Hi,
Can anyone please check ....
If the values of n and m that have been used to construct the chiral vector equal ( n, m ) = ( 7,3 ).
n - m is 7 - 3 = 4
For a given (n,m) nanotube, if n − m is a multiple of 3, then the nanotube is metallic, otherwise the nanotube is a semiconductor. Thus all armchair (n=m) nanotubes are metallic, and nanotubes (5,0), (6,4), (9,1),
Is it right to assume that the above is a semi conducting nanotube rather than a metallic carbon nanotube ...
Thank you :-)
Since n-m is not a multple of 3 for the nanotubes with chiral vectors (n,m) = (5,0), (6,4)and (9,1), they are all semiconductors.
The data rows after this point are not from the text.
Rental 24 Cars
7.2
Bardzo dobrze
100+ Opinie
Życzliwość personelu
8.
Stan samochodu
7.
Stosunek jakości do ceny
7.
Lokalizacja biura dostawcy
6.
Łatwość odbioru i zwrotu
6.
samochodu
To determine if a carbon nanotube is metallic or semiconducting, you can use the formula n - m, where n and m are the values used to construct the chiral vector.
In this case, the values used are n = 7 and m = 3. So, n - m is equal to 7 - 3, which is 4.
According to the given information, if n - m is a multiple of 3, then the nanotube is metallic. Otherwise, it is considered a semiconductor.
Since 4 is not a multiple of 3, we can conclude that the nanotube with the chiral vector (7,3) is a semiconductor, not a metallic carbon nanotube.